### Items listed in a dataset
--------------------------------

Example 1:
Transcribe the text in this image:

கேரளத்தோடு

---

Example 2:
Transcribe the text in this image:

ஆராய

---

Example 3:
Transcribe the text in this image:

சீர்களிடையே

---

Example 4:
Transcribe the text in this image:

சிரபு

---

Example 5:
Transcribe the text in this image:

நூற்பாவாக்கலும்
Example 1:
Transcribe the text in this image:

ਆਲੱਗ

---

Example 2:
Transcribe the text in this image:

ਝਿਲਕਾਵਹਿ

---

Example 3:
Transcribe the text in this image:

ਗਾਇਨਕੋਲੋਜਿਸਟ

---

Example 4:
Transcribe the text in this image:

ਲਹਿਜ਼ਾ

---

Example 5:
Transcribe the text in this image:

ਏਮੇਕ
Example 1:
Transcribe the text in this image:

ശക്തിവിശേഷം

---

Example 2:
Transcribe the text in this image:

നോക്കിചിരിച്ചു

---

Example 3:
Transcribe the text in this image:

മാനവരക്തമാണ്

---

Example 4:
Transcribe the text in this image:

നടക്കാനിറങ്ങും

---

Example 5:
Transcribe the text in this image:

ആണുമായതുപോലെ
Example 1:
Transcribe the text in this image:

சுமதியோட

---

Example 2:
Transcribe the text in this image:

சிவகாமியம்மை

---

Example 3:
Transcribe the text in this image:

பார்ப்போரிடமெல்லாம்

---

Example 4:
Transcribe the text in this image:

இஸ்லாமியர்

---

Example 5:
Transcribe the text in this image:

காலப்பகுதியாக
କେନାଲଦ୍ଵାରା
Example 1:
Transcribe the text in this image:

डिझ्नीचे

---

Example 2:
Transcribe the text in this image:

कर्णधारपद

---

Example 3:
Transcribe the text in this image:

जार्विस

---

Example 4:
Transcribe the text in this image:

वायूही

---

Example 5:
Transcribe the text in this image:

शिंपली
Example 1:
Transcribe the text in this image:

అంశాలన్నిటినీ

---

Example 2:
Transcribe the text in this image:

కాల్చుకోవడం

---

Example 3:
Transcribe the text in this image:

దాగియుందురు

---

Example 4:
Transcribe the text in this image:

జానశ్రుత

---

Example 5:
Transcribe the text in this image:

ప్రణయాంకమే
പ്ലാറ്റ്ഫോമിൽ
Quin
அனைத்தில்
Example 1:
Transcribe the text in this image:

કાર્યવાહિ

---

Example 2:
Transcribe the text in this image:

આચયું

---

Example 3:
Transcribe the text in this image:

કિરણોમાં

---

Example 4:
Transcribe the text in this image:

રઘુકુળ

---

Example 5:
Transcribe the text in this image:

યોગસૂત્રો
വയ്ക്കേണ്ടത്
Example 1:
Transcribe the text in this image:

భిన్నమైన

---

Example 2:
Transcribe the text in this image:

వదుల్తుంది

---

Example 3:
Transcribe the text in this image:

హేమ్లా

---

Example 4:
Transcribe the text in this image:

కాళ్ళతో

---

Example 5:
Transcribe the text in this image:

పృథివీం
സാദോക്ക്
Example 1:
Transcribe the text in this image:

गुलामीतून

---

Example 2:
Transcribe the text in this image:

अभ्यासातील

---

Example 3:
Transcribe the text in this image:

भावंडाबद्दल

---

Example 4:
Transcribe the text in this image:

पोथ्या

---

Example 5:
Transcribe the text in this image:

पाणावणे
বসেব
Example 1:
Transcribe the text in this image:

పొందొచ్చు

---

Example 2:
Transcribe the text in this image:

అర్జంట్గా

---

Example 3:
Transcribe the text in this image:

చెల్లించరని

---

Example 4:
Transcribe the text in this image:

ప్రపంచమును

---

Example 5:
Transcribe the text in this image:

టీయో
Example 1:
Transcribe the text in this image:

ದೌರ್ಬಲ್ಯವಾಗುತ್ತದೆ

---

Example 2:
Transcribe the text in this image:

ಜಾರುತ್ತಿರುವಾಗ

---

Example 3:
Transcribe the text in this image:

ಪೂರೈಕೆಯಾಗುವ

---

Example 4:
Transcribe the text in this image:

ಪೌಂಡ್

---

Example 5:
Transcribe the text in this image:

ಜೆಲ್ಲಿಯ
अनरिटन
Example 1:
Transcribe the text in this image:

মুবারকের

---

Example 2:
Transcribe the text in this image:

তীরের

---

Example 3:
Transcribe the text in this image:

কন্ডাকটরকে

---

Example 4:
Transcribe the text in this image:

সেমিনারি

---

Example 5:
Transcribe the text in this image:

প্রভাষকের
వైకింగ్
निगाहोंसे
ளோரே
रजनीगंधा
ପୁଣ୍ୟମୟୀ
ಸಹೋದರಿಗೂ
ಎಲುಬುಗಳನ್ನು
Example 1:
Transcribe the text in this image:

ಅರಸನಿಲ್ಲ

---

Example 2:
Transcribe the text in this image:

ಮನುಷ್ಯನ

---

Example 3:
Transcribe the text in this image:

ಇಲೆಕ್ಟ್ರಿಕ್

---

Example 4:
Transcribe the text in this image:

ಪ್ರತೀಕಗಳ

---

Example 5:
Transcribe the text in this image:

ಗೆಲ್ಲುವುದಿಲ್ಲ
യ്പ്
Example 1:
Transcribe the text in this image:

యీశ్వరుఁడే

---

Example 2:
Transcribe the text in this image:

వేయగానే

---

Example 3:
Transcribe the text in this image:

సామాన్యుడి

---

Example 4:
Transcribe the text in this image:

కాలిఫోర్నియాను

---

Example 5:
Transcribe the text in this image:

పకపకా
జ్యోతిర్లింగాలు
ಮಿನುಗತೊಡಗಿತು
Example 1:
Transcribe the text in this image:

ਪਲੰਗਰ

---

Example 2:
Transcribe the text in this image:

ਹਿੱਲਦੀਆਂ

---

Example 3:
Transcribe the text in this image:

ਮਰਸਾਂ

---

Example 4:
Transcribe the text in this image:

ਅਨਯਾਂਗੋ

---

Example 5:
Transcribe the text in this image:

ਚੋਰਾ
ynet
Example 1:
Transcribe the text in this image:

--------------------------------

### WHAT IS NEEDED
Retype every line above with nothing changed.

### EXERCISE SOLUTION
Example 1:
Transcribe the text in this image:

கேரளத்தோடு

---

Example 2:
Transcribe the text in this image:

ஆராய

---

Example 3:
Transcribe the text in this image:

சீர்களிடையே

---

Example 4:
Transcribe the text in this image:

சிரபு

---

Example 5:
Transcribe the text in this image:

நூற்பாவாக்கலும்
Example 1:
Transcribe the text in this image:

ਆਲੱਗ

---

Example 2:
Transcribe the text in this image:

ਝਿਲਕਾਵਹਿ

---

Example 3:
Transcribe the text in this image:

ਗਾਇਨਕੋਲੋਜਿਸਟ

---

Example 4:
Transcribe the text in this image:

ਲਹਿਜ਼ਾ

---

Example 5:
Transcribe the text in this image:

ਏਮੇਕ
Example 1:
Transcribe the text in this image:

ശക്തിവിശേഷം

---

Example 2:
Transcribe the text in this image:

നോക്കിചിരിച്ചു

---

Example 3:
Transcribe the text in this image:

മാനവരക്തമാണ്

---

Example 4:
Transcribe the text in this image:

നടക്കാനിറങ്ങും

---

Example 5:
Transcribe the text in this image:

ആണുമായതുപോലെ
Example 1:
Transcribe the text in this image:

சுமதியோட

---

Example 2:
Transcribe the text in this image:

சிவகாமியம்மை

---

Example 3:
Transcribe the text in this image:

பார்ப்போரிடமெல்லாம்

---

Example 4:
Transcribe the text in this image:

இஸ்லாமியர்

---

Example 5:
Transcribe the text in this image:

காலப்பகுதியாக
କେନାଲଦ୍ଵାରା
Example 1:
Transcribe the text in this image:

डिझ्नीचे

---

Example 2:
Transcribe the text in this image:

कर्णधारपद

---

Example 3:
Transcribe the text in this image:

जार्विस

---

Example 4:
Transcribe the text in this image:

वायूही

---

Example 5:
Transcribe the text in this image:

शिंपली
Example 1:
Transcribe the text in this image:

అంశాలన్నిటినీ

---

Example 2:
Transcribe the text in this image:

కాల్చుకోవడం

---

Example 3:
Transcribe the text in this image:

దాగియుందురు

---

Example 4:
Transcribe the text in this image:

జానశ్రుత

---

Example 5:
Transcribe the text in this image:

ప్రణయాంకమే
പ്ലാറ്റ്ഫോമിൽ
Quin
அனைத்தில்
Example 1:
Transcribe the text in this image:

કાર્યવાહિ

---

Example 2:
Transcribe the text in this image:

આચયું

---

Example 3:
Transcribe the text in this image:

કિરણોમાં

---

Example 4:
Transcribe the text in this image:

રઘુકુળ

---

Example 5:
Transcribe the text in this image:

યોગસૂત્રો
വയ്ക്കേണ്ടത്
Example 1:
Transcribe the text in this image:

భిన్నమైన

---

Example 2:
Transcribe the text in this image:

వదుల్తుంది

---

Example 3:
Transcribe the text in this image:

హేమ్లా

---

Example 4:
Transcribe the text in this image:

కాళ్ళతో

---

Example 5:
Transcribe the text in this image:

పృథివీం
സാദോക്ക്
Example 1:
Transcribe the text in this image:

गुलामीतून

---

Example 2:
Transcribe the text in this image:

अभ्यासातील

---

Example 3:
Transcribe the text in this image:

भावंडाबद्दल

---

Example 4:
Transcribe the text in this image:

पोथ्या

---

Example 5:
Transcribe the text in this image:

पाणावणे
বসেব
Example 1:
Transcribe the text in this image:

పొందొచ్చు

---

Example 2:
Transcribe the text in this image:

అర్జంట్గా

---

Example 3:
Transcribe the text in this image:

చెల్లించరని

---

Example 4:
Transcribe the text in this image:

ప్రపంచమును

---

Example 5:
Transcribe the text in this image:

టీయో
Example 1:
Transcribe the text in this image:

ದೌರ್ಬಲ್ಯವಾಗುತ್ತದೆ

---

Example 2:
Transcribe the text in this image:

ಜಾರುತ್ತಿರುವಾಗ

---

Example 3:
Transcribe the text in this image:

ಪೂರೈಕೆಯಾಗುವ

---

Example 4:
Transcribe the text in this image:

ಪೌಂಡ್

---

Example 5:
Transcribe the text in this image:

ಜೆಲ್ಲಿಯ
अनरिटन
Example 1:
Transcribe the text in this image:

মুবারকের

---

Example 2:
Transcribe the text in this image:

তীরের

---

Example 3:
Transcribe the text in this image:

কন্ডাকটরকে

---

Example 4:
Transcribe the text in this image:

সেমিনারি

---

Example 5:
Transcribe the text in this image:

প্রভাষকের
వైకింగ్
निगाहोंसे
ளோரே
रजनीगंधा
ପୁଣ୍ୟମୟୀ
ಸಹೋದರಿಗೂ
ಎಲುಬುಗಳನ್ನು
Example 1:
Transcribe the text in this image:

ಅರಸನಿಲ್ಲ

---

Example 2:
Transcribe the text in this image:

ಮನುಷ್ಯನ

---

Example 3:
Transcribe the text in this image:

ಇಲೆಕ್ಟ್ರಿಕ್

---

Example 4:
Transcribe the text in this image:

ಪ್ರತೀಕಗಳ

---

Example 5:
Transcribe the text in this image:

ಗೆಲ್ಲುವುದಿಲ್ಲ
യ്പ്
Example 1:
Transcribe the text in this image:

యీశ్వరుఁడే

---

Example 2:
Transcribe the text in this image:

వేయగానే

---

Example 3:
Transcribe the text in this image:

సామాన్యుడి

---

Example 4:
Transcribe the text in this image:

కాలిఫోర్నియాను

---

Example 5:
Transcribe the text in this image:

పకపకా
జ్యోతిర్లింగాలు
ಮಿನುಗತೊಡಗಿತು
Example 1:
Transcribe the text in this image:

ਪਲੰਗਰ

---

Example 2:
Transcribe the text in this image:

ਹਿੱਲਦੀਆਂ

---

Example 3:
Transcribe the text in this image:

ਮਰਸਾਂ

---

Example 4:
Transcribe the text in this image:

ਅਨਯਾਂਗੋ

---

Example 5:
Transcribe the text in this image:

ਚੋਰਾ
ynet
Example 1:
Transcribe the text in this image:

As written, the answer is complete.